Les analyses de Joël Guerriau contradictoires

Lors d'une perquisition effectuée chez Joël Guerriau après sa mise en garde à vue, un pochon d'ecstasy a été retrouvé au domicile du sénateur. Cette même substance a été retrouvée dans le corps de Sandrine Josso après avoir subi des tests à l'hôpital. 

De son côté, le sénateur a également fait trois analyses pour détecter la présence de drogues dans son organisme. Celles-ci se sont révélées contradictoires. Selon Checknews, la première analyse d'urine a révélé la présence de "toutes les drogues testées". La deuxième a établi que le sénateur était "négatif à absolument tout". Et la troisième, effectuée sur un cheveu, a révélé la présence d'ecstasy dans l'organisme du sénateur, "compatible avec une consommation dans une période entre août et novembre".

Joël Guerriau a été placé sous contrôle judiciaire, vendredi 17 novembre. Il a pour "obligation de suivre des soins et interdiction de contact avec la victime". Le parquet de Paris a indiqué que l'enquête a été ouverte en flagrance, une procédure permettant de ne pas avoir à lever l'immunité parlementaire du sénateur. Joël Guerriau est élu à la Haute Assemblée depuis 2011 et occupe le poste de secrétaire du Sénat et vice-président de la commission des affaires étrangères, de la défense et des forces armées. L'élu risque cinq ans d'emprisonnement et 75 000 € d'amende.
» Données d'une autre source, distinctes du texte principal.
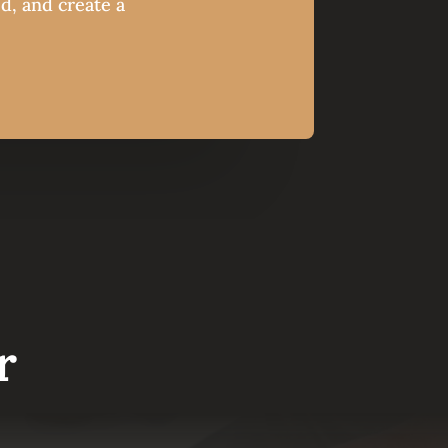
ed, and create a
r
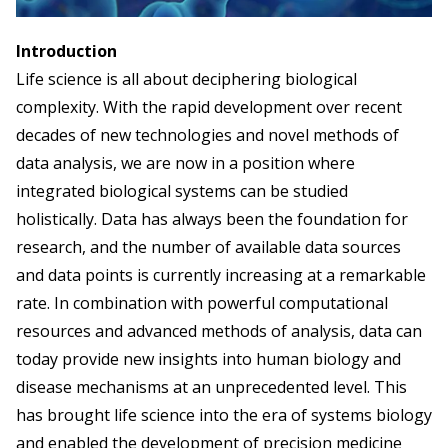
Introduction
Life science is all about deciphering biological
complexity. With the rapid development over recent
decades of new technologies and novel methods of
data analysis, we are now in a position where
integrated biological systems can be studied
holistically. Data has always been the foundation for
research, and the number of available data sources
and data points is currently increasing at a remarkable
rate. In combination with powerful computational
resources and advanced methods of analysis, data can
today provide new insights into human biology and
disease mechanisms at an unprecedented level. This
has brought life science into the era of systems biology
and enabled the development of precision medicine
Des excuses contestables selon l'avocate de Mme Josso 

L'avocate de Sandrine Josso a exprimé ce mardi 21 novembre au matin sur RMC sa surprise face à la défense de Joël Guerriau. Les excuses que ce dernier a communiqué à la victime ne sont pas satisfaisantes selon Me Julia Minkowski, l'avocate de la députée.  Cette dernière ajoute ne pas comprendre que le sénateur accuse sa cliente de mentir lorsqu'elle confie l'avoir vu ranger le sachet blanc dans un tiroir de sa cuisine. Des faits qui selon l'avocate ont été prouvés lors de la perquisition menée au domicile de Mr Guerriau. Me Minkowski déclare que Mme Josso souffre d'un "syndrome post traumatique" mais reste "déterminée" dans son combat contre la soumission chimique.